ClinVar

Description

The KEL p.Pro326Gln variant was not identified in the literature nor was it identified in ClinVar, Cosmic or LOVD 3.0. The variant was identified in dbSNP (ID: rs751284993) and in control databases in 1 of 251308 chromosomes at a frequency of 0.000004 (Genome Aggregation Database Feb 27, 2017). The variant was observed in the following population: European (non-Finnish) in 1 of 113610 chromosomes (freq: 0.000009), while the variant was not observed in the African, Latino, Ashkenazi Jewish, East Asian, European (Finnish), Other, and South Asian populations.
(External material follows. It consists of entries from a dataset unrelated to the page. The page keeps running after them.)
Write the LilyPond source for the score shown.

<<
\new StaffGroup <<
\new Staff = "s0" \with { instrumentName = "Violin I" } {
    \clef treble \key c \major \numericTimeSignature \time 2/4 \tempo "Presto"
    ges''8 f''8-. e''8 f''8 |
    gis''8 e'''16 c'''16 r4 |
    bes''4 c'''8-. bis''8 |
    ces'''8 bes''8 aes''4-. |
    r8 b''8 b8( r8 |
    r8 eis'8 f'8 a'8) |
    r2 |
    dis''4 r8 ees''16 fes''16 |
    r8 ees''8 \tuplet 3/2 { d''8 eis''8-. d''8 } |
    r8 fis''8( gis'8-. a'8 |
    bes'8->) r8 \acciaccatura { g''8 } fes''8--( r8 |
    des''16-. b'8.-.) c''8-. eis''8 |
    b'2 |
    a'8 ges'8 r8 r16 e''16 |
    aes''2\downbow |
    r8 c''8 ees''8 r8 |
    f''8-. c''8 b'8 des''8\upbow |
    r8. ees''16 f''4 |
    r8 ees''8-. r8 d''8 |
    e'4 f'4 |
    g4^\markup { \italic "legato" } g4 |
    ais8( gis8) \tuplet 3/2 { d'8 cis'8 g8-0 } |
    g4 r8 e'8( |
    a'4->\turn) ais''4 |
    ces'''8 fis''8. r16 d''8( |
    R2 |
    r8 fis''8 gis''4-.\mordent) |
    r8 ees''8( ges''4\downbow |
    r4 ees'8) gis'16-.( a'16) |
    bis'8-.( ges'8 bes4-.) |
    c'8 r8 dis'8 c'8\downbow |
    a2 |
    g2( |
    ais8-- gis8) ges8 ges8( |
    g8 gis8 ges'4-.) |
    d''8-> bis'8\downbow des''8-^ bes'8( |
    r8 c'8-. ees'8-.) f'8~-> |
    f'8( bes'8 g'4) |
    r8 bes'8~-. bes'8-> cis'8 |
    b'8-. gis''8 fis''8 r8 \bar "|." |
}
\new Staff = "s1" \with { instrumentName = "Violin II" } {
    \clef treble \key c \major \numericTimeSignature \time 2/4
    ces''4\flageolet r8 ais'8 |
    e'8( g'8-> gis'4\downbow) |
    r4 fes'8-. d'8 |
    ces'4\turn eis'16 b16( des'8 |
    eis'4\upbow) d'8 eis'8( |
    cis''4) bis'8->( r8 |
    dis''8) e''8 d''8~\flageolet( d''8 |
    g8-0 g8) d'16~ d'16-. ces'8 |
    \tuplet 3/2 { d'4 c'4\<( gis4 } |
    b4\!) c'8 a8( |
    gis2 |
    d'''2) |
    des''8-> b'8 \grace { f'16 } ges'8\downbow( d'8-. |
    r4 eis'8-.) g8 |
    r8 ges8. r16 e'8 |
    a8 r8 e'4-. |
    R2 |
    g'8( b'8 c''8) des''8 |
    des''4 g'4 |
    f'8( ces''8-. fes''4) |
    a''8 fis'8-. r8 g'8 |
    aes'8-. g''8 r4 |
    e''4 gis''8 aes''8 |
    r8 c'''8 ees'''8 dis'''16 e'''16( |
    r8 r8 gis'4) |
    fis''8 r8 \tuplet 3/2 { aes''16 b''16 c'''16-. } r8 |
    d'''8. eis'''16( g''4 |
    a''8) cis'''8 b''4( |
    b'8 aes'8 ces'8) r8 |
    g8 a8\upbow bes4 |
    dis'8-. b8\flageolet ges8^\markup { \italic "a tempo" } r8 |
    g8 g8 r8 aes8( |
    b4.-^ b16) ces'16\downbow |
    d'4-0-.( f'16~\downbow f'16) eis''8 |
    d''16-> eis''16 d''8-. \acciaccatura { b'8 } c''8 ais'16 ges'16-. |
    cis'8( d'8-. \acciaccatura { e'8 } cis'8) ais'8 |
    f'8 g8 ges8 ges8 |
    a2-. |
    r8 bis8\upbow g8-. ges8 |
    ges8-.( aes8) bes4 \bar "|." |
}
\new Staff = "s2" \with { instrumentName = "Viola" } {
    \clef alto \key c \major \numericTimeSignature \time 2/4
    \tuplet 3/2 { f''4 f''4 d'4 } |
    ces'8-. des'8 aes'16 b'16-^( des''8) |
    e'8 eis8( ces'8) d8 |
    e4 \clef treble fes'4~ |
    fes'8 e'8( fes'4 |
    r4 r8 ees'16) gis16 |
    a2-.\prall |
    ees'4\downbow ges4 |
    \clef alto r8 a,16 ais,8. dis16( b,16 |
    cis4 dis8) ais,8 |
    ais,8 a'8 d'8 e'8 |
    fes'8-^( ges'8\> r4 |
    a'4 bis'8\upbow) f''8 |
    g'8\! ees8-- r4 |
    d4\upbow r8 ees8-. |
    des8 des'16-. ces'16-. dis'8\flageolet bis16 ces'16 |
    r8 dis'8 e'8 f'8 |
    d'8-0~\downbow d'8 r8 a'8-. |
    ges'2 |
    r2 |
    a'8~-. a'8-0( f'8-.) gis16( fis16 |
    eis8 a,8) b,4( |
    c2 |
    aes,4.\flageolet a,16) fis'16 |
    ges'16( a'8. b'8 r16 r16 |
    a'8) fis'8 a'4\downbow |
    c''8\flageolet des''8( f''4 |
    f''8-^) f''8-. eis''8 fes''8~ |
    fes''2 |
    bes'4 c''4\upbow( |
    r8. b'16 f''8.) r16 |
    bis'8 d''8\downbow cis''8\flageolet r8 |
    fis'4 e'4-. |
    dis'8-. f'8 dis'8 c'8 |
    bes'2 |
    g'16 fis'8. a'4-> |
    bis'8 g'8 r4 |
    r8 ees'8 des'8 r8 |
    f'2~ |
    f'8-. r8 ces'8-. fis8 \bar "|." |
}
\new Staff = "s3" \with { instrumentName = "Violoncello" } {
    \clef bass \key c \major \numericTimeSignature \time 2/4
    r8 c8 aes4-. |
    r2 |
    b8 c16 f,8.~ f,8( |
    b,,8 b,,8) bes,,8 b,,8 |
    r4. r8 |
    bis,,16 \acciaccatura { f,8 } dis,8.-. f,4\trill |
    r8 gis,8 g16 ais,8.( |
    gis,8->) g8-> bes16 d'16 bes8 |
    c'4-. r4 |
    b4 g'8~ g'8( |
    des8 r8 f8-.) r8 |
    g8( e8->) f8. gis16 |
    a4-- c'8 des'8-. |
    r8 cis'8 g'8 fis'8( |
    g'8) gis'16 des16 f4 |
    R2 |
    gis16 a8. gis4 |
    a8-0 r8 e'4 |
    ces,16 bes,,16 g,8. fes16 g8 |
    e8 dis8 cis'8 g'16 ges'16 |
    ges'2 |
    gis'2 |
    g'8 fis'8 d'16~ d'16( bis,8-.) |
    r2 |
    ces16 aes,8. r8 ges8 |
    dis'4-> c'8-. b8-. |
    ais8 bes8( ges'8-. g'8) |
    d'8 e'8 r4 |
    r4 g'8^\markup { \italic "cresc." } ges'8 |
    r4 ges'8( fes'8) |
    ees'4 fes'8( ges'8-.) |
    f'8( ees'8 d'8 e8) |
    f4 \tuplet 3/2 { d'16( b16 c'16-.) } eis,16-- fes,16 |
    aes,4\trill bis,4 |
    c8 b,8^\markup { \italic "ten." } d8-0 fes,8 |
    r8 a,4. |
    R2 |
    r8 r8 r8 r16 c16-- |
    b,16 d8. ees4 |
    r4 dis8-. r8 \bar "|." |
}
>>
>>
The p.Pro326 residue is not conserved in mammals and four out of five computational analyses (PolyPhen-2, SIFT, AlignGVGD, MutationTaster) do not suggest a high likelihood of impact to the protein; however, this information is not predictive enough to rule out pathogenicity. The variant occurs outside of the splicing consensus sequence and 3 of 4 in silico or computational prediction software programs (SpliceSiteFinder, MaxEntScan, NNSPLICE, GeneSplicer) do not predict a difference in splicing. In summary, based on the above information the clinical significance of this variant cannot be determined with certainty at this time. This variant is classified as a variant of uncertain significance.